Primeval: New World (2012–2013)
2/10
50/50
27 December 2012
The BEST thing about Primeval: New World is that it shows how brilliant the ORIGINAL Primeval series is. The original is like your favorite childhood desert, so tasty and flavorful. Now, as an adult, you find that while someone has resurrected the brand, it's now just bland and nothing special.

In New World, the main character is Evan Cross, the team LEADER, unlike the original where Conner, the sidekick, is the protagonist. Except for the "pocket change" appearance of Conner in the 1st episode, the surviving original cast are nowhere to be seen, nor are any story lines carried forward.

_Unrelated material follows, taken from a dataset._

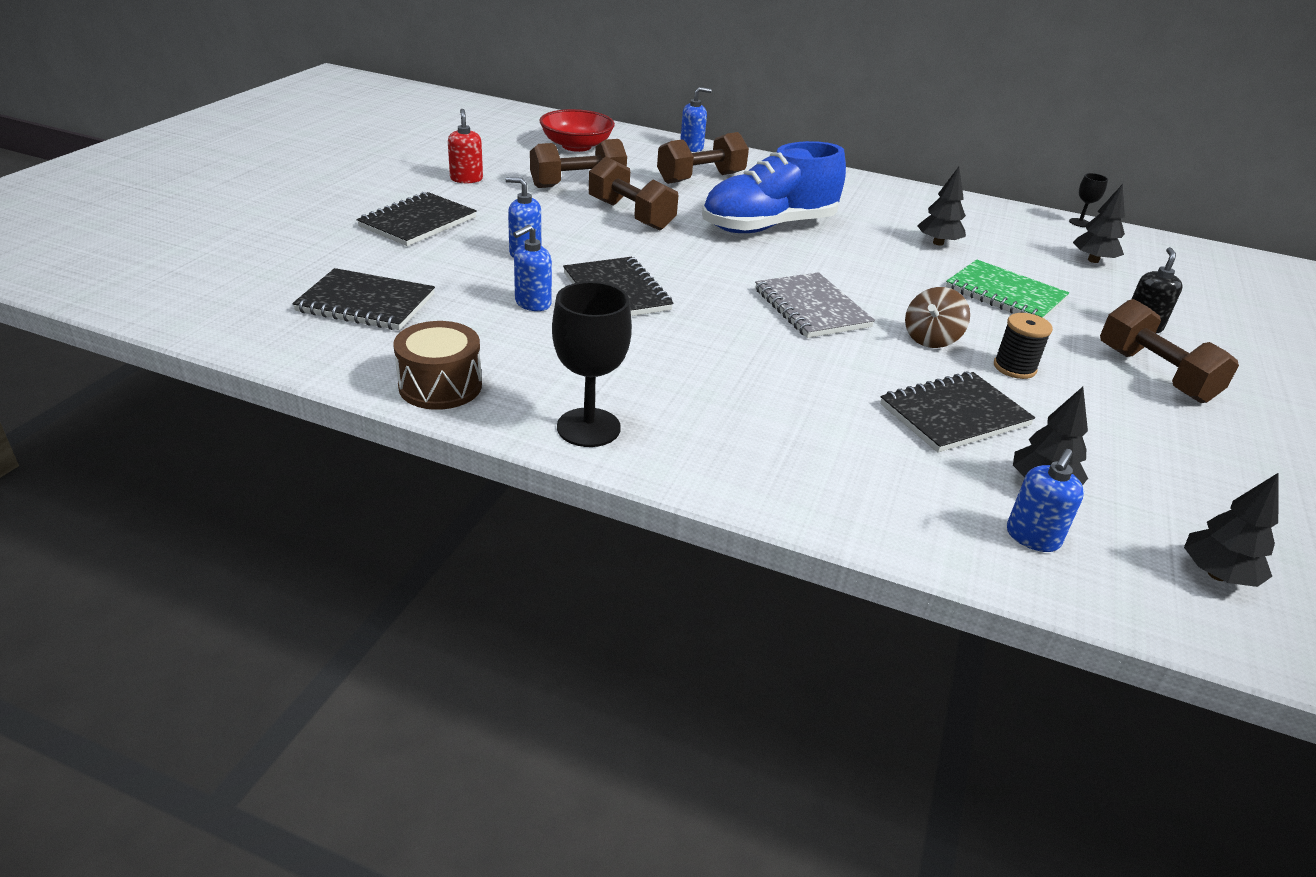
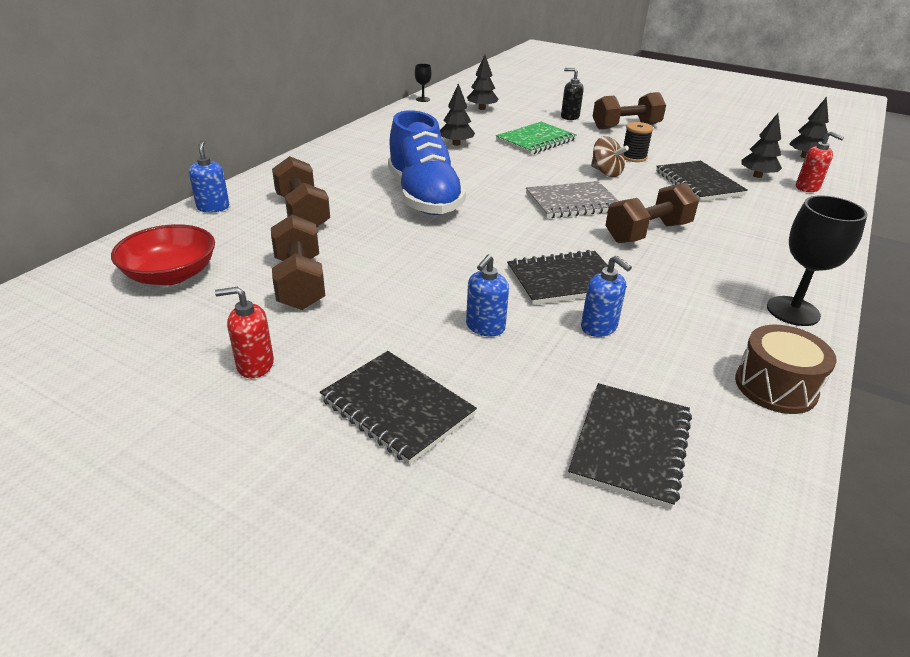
camera: 80 degrees left, 0 degrees up
brown dumbbell [589,156,678,231] -> brown dumbbell moved to [605,183,699,243]
blue soap dispenser [1007,449,1084,552] -> red soap dispenser [796,131,844,192]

New World is "leader centric" - everything revolves around Evan, so no risk of anything happening to him... Yawn.

The series does pick up (trudging through 8 episodes), and episode 8 does have a nice twist, unlike the original where a number of episodes had "nice" twists. Here, most episodes are "cookie cutter": man-eating creature {fill in the blank name} comes through, causes havoc, and must be returned to its own time. Yawn.

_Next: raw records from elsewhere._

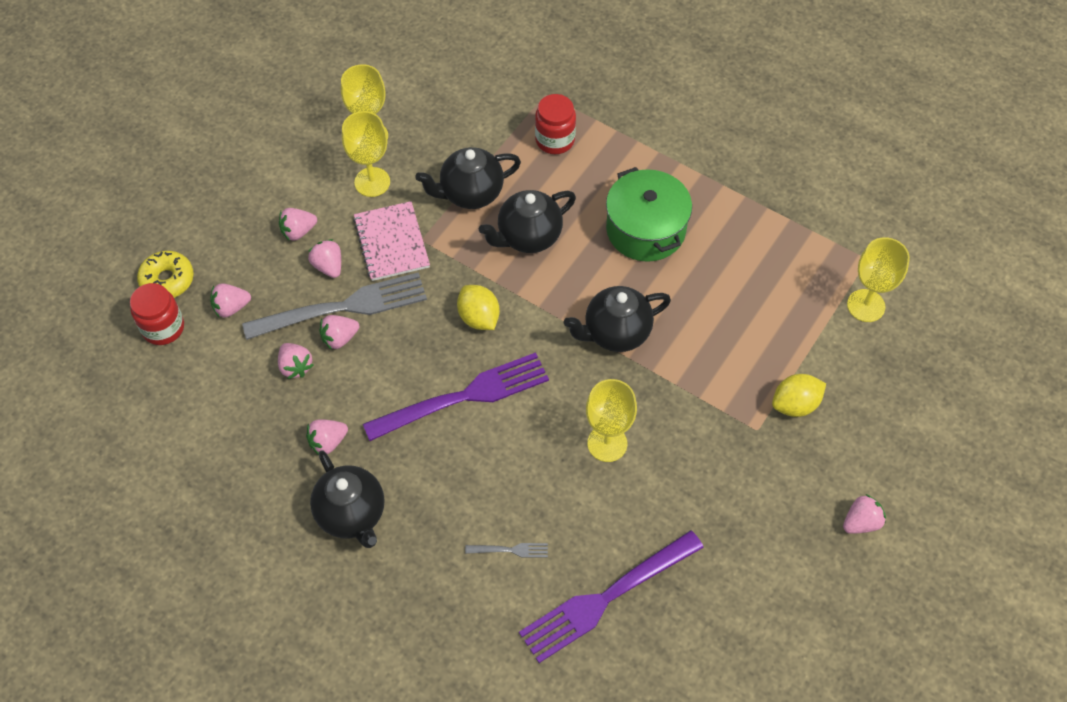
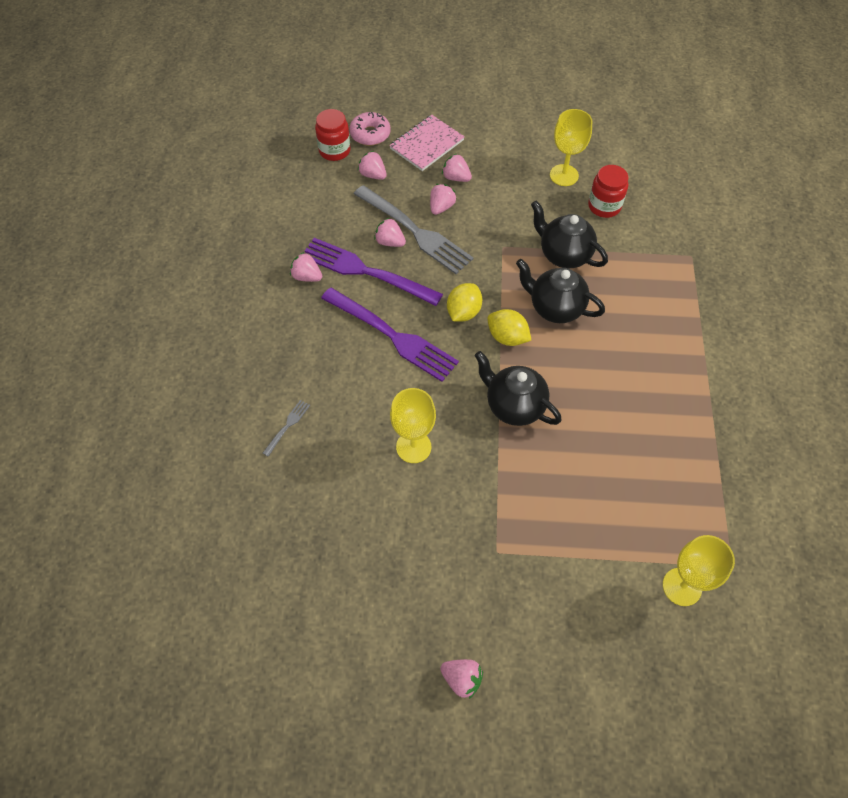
camera: 60 degrees right, 0 degrees up
yellow donut [137,251,194,298] -> pink donut [349,112,391,146]
pink strawberry [278,343,313,379] -> none
black teapot [310,450,385,548] -> none
yellow goblet [342,111,390,197] -> none
pink notebook [353,201,430,281] -> pink notebook moved to [389,115,465,171]
grey fork [465,543,548,558] -> grey fork turned 120 degrees counterclockwise [263,400,310,457]
purple fork [519,530,704,663] -> purple fork moved to [303,238,443,306]
red jar [535,94,576,154] -> red jar moved to [588,165,628,218]
green pot [606,167,692,262] -> none
yellow lemon [772,374,826,417] -> yellow lemon moved to [487,309,531,346]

What you don't see is the humor of the original: James Lester is SORELY missed. The Conner/Abby relationship interest is replaced by a triangle (or should that be quadrangle if you don't exclude the dead), but the situations merely serve as pauses between the man-eating dino's (as in CGI is expensive, and we need to have 45 minutes in an episode, so...). Yawn.

Again, where the original had an arc, a sense of direction carried through multiple seasons, a PLAN (I imagine the creators had a notebook with a design of where they wanted to be at the end of each season, for a number of seasons, with directions of how to get there), New World's playbook seems to be "Let's make Season ONE, and we'll worry about subsequent seasons IF we're renewed. It seems that a shorter season (original) IS better than a longer season (New World).

So maybe it'll pick up after the Christmas break. It is worth slogging through the season so far just in case. Consider it an "ironing" program - you know, something that you can watch while you iron, distracting, but not something you have to, nor want to, devote full attention to. (Maybe that's their market: an audience wrapped up in texting, checking e-mail, needing noise as background).